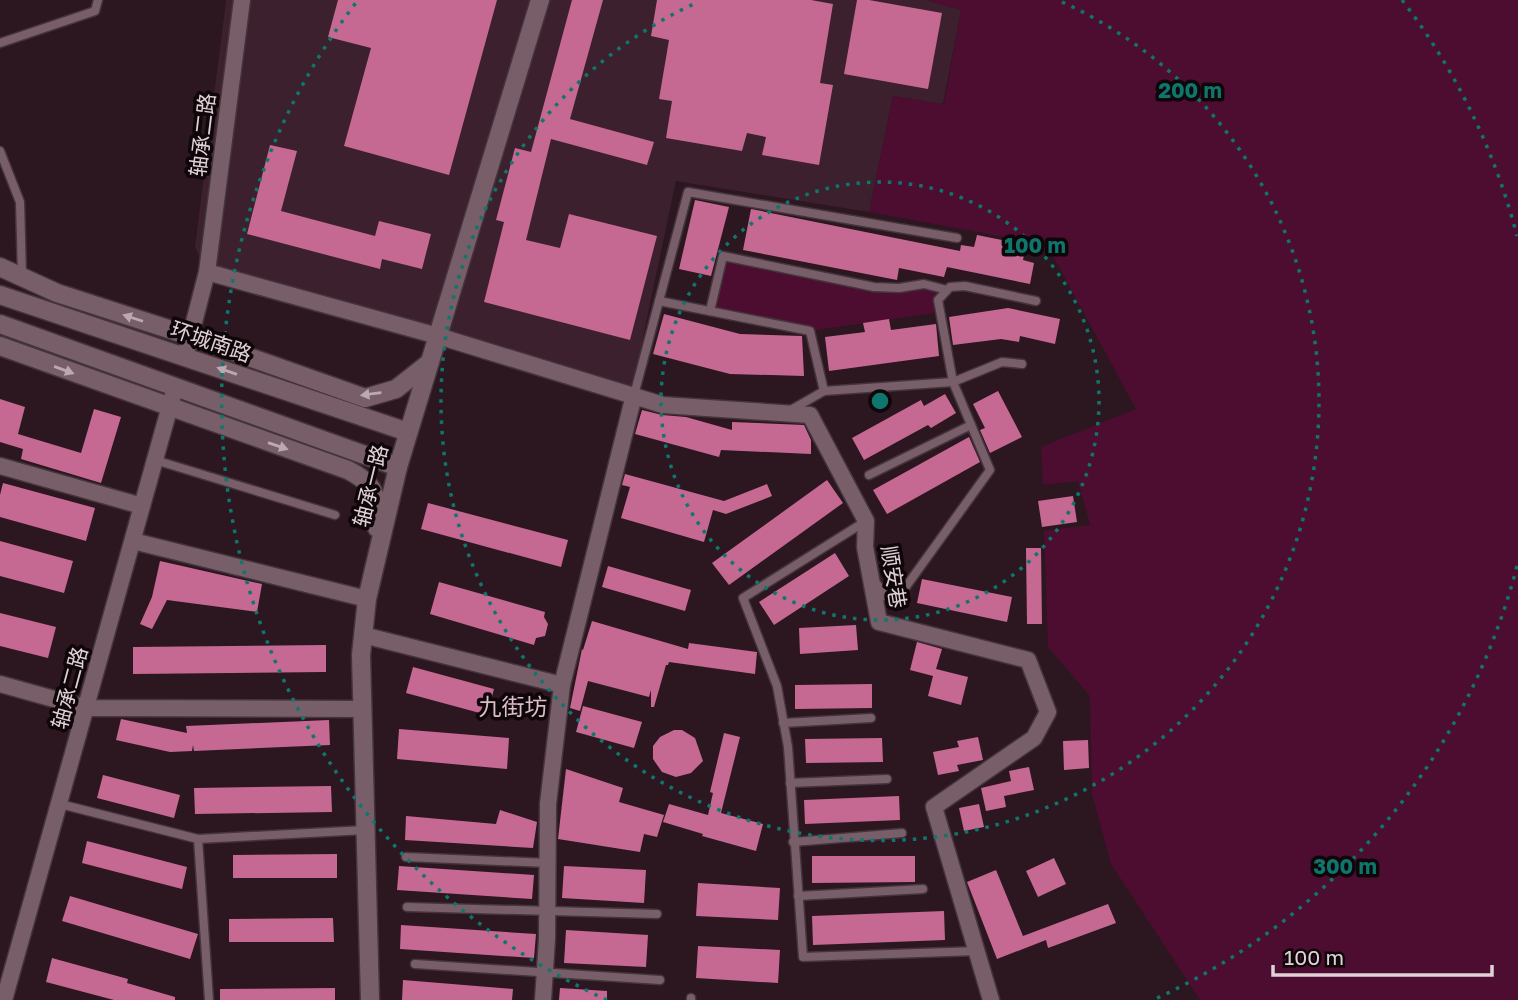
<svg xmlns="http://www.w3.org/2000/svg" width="1518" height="1000" font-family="'Golos Text','Noto Sans SC',sans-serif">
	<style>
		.built { fill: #3c202d }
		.green { fill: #4d0d30 }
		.building { fill: #c56993 }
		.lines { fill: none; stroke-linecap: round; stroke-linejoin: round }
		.service-casing { stroke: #44343b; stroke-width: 11 }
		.minor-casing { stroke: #44343b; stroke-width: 19 }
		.tertiary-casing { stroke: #44343b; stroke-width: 21 }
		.service { stroke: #785e69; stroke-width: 8 }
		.minor { stroke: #785e69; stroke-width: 16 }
		.tertiary { stroke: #785e69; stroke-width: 18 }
		.oneway { fill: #bca9b0 }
		.ring { fill: none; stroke: #0f766e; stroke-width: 3.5; stroke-dasharray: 3.5 7 }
		.labels { text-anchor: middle; stroke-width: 7; stroke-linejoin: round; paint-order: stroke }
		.street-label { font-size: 21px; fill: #e0d1d7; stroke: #0e0609 }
		.neighbourhood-label { font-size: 23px; fill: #dbbcc8; stroke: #0e0609 }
		.centre { fill: #0f766e; stroke: #0e0609; stroke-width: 3.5 }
		.ring-label { font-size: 21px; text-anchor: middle; font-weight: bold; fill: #0f766e; stroke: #0e0609; stroke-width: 7; stroke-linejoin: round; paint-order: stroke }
	</style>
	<rect width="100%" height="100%" fill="#2c1620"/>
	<path class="built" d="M226,0H926L961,10L943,104L893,96L869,212L676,181L644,332L634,395L207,272L195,247Z"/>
	<g class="green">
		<path d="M926,0H1518V1000H1200L1111,864L1092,794L1090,696L1048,647L1044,531L1090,525L1078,481L1043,485L1041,447L1136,409L1047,245L869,212L893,96L944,104L961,10Z"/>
		<path d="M723,256L874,287L924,284L947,290L938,300L941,312L810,331L710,311Z"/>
	</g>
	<g class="building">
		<path d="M338,0H497L449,175L344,146L371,48L328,37Z"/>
		<path d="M572,0H603L570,119L654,142L647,165L551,139L526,240L560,248L569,214L657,236L630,340L484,302L504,222L496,220L515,148L531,152Z"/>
		<path d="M657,0H811L833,4L820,83L833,85L819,165L762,155L766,137L747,133L742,151L666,138L672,101L659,99L669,40L651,36Z"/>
		<path d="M857,0H869L942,13L928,89L844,74Z"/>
		<path d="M270,145L297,151L281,211L375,236L379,221L431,234L422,269L382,259L380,269L247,234Z"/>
		<path d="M695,200L729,207L711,276L679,269Z"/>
		<path d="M751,209L960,251L961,245L974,247L977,235L1026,245L1023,260L1034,263L1030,284L947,267L944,277L899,268L897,280L743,250Z"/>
		<path d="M1008,308L1060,319L1055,344L1020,336L1019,342L1001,339L953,345L949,317Z"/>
		<path d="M664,314L740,334L802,336L804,376L730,374L653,354Z"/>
		<path d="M889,319L891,330L936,324L939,356L829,371L825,337L865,332L863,323Z"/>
		<path d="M998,391L1022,437L990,453L980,430L985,428L973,404Z"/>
		<path d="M945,394L956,413L931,428L928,425L864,460L852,438L921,400L924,406Z"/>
		<path d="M0,399L25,407L18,434L81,453L94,409L121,417L101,483L21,459L23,449L0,442Z"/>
		<path d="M642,410L662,415L686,417L732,430V422L804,425L811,440V454L721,450L719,457L635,434Z"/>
		<path d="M969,437L980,462L887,514L873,490Z"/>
		<path d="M625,474L724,501L767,484L772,496L726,514L713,510L704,542L621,518L630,487L622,485Z"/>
		<path d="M827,480L843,503L729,585L712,563Z"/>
		<path d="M3,483L95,508L86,541L0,517V495Z"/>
		<path d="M1073,496L1077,522L1042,527L1038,501Z"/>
		<path d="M428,503L568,540L561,567L421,529Z"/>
		<path d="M0,541L73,561L64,593L0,576Z"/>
		<path d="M1026,548H1041L1042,624H1027Z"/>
		<path d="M835,553L849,576L774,625L759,602Z"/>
		<path d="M160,561L262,584L257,612L167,600L152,629L140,624L152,597Z"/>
		<path d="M608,566L691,590L685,611L602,587Z"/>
		<path d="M922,579L1012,597L1007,622L917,603Z"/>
		<path d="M439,582L545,612L544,617L548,624L545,636L536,638L534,645L430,614Z"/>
		<path d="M0,613L56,627L48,658L0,646Z"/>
		<path d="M592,621L688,649L689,643L757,652L755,674L669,662L668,665H666L654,707H651V690L649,697L588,681L580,711L570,708L582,649L583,650Z"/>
		<path d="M856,625L858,650L800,654L799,628Z"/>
		<path d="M917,642L942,649L936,669L968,677L961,705L928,696L933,676L910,670Z"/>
		<path d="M326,645V672L133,674V647Z"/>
		<path d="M413,667L494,689L487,715L406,693Z"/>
		<path d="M872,684V708L795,709V685Z"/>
		<path d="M583,706L642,722L634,748L576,732Z"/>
		<path d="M121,719L187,733L186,726L329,720L330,745L194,751L193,745L192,751L170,752L116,740Z"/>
		<path d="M399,729L509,738L507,769L397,759Z"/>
		<path d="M674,730H682L695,738L703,761L691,773L676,777L662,772L653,759V746L660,737Z"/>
		<path d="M724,733L740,737L721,813L763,824L756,851L702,836L703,834L663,822L669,804L708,815L713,793L710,792Z"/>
		<path d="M978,737L983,760L957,765L959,771L938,775L933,752L959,747L957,741Z"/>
		<path d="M882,738L883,762L806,763L805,739Z"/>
		<path d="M1088,740L1089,768L1064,770L1063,741Z"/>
		<path d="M1029,767L1034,790L1004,796L1006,807L986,811L981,788L1011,781L1009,771Z"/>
		<path d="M566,769L623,788L619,802L664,815L657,837L644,834L640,852L558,839Z"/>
		<path d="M103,775L180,795L174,818L97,798Z"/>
		<path d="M331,786L332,812L195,814L194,788Z"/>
		<path d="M899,796L900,820L805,824L804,800Z"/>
		<path d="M979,804L984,827L964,831L959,808Z"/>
		<path d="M500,810L537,822L533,848L405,840L406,816L496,824Z"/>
		<path d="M87,841L187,867L182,889L82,863Z"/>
		<path d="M337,854V878H233V855Z"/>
		<path d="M812,856H915V882L812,883Z"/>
		<path d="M1054,858L1066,884L1038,897L1026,871Z"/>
		<path d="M399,866L534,875L532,899L397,890Z"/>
		<path d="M564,866L646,870L644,903L562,898Z"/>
		<path d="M996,870L1023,936L1108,904L1116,923L1048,948L1046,940L997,959L967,882Z"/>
		<path d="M698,883L780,888L778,920L696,916Z"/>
		<path d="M70,896L198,934L190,959L62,921Z"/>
		<path d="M944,911L945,940L813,945L812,916Z"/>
		<path d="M333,918L334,942H229V919Z"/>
		<path d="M401,925L536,934L534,958L400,949Z"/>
		<path d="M566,930L648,935L646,967L564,963Z"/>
		<path d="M698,946L780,950L778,983L696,978Z"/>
		<path d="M52,958L128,979L127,983L175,997V1000H114L46,982Z"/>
		<path d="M403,980L513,989L512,1000H402Z"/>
		<path d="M335,988V1000H220V989Z"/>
		<path d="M560,988L607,991V1000H559Z"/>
	</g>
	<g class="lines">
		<defs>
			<g id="service">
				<path d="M0,43L95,11L98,0"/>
				<path d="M0,151L20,202L22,275"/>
				<path d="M659,301L810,331L824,391L789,411"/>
				<path d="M710,311L723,256L874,287L899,288L924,284L947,290"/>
				<path d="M824,391L953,382L1002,362L1022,364"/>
				<path d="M634,395L688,192L957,238"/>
				<path d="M155,460L335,515"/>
				<path d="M869,475L971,425"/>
				<path d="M866,521L743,598L777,686L788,747L803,957L977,951"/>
				<path d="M877,584L886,597L898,594L905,588L990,470L953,382L938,300L950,287L965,286L1036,301"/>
				<path d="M783,723L871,718"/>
				<path d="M790,783L887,779"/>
				<path d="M60,804L198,839L209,1000"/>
				<path d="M198,839L365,830"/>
				<path d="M793,842L902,833"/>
				<path d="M406,857L547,863"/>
				<path d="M798,896L923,889"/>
				<path d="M407,907L657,914"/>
				<path d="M415,964L660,980"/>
				<path d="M691,998V1000"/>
			</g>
			<g id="minor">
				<path d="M207,272L438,336L663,405L810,415L866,521L865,547L879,622L1028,660L1048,712L1034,738L934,807L991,1000"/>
				<path d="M185,357L207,272L242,0"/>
				<path d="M0,466L142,506"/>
				<path d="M133,541L367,599"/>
				<path d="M363,635L562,685"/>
				<path d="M0,684L86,708L361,709"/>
				<path d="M4,1000L175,388"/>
				<path d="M543,1000L547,939L548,804L562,685L634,395"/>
			</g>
			<g id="tertiary">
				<path d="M0,267L57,293L190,336L365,398L396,389L429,363"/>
				<path d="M0,295L408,432"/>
				<path d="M0,324L398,467"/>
				<path d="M0,346L348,470C379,486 376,497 377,528"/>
				<path d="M370,1000L361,655L367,599L398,467L540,0"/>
			</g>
		</defs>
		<use href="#service" class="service-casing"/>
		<use href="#minor" class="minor-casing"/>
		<use href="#tertiary" class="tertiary-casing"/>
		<use href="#service" class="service"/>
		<use href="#minor" class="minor"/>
		<use href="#tertiary" class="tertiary"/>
	</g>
	<defs><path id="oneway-solid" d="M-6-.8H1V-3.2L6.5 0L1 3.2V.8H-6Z" transform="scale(1.75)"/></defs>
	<g class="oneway">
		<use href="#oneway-solid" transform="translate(133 318) rotate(-162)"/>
		<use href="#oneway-solid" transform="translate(64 370) rotate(20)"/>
		<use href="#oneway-solid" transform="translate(227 371) rotate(-161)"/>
		<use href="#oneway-solid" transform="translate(371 394) rotate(173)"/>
		<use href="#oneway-solid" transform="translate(278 446) rotate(19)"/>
	</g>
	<g class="ring">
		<circle cx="880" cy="401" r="219"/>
		<path d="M1062 2A439 439 0 1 1 698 2"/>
		<path d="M1517 566A658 658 0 0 1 1153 1000M607 1000A658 658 0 0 1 358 0M1402 0A658 658 0 0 1 1517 236"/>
	</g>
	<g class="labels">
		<g class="street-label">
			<text transform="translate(203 135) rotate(-83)" y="7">轴承二路</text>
			<text transform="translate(211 342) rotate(19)" y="7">环城南路</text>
			<text transform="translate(371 486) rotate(-76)" y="7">轴承一路</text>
			<text transform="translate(893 577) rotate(81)" y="7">顺安巷</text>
			<text transform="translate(70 688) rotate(-75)" y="7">轴承二路</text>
		</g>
		<g class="neighbourhood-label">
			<text x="513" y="715">九街坊</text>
		</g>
	</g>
	<circle cx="880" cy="401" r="10" class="centre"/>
	<g class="ring-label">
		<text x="1190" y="98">200 m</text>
		<text x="1035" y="253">100 m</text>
		<text x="1345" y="874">300 m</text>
	</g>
	<path d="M1273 965v10h219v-10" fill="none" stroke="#e0d1d7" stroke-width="3.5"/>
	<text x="1284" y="965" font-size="21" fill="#e0d1d7" stroke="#0e0609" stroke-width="5" paint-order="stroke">100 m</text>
</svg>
···
# Description of the task
Select every line of the material above holding the word "lines" and copy it.

# Response area
		.lines { fill: none; stroke-linecap: round; stroke-linejoin: round }
	<g class="lines">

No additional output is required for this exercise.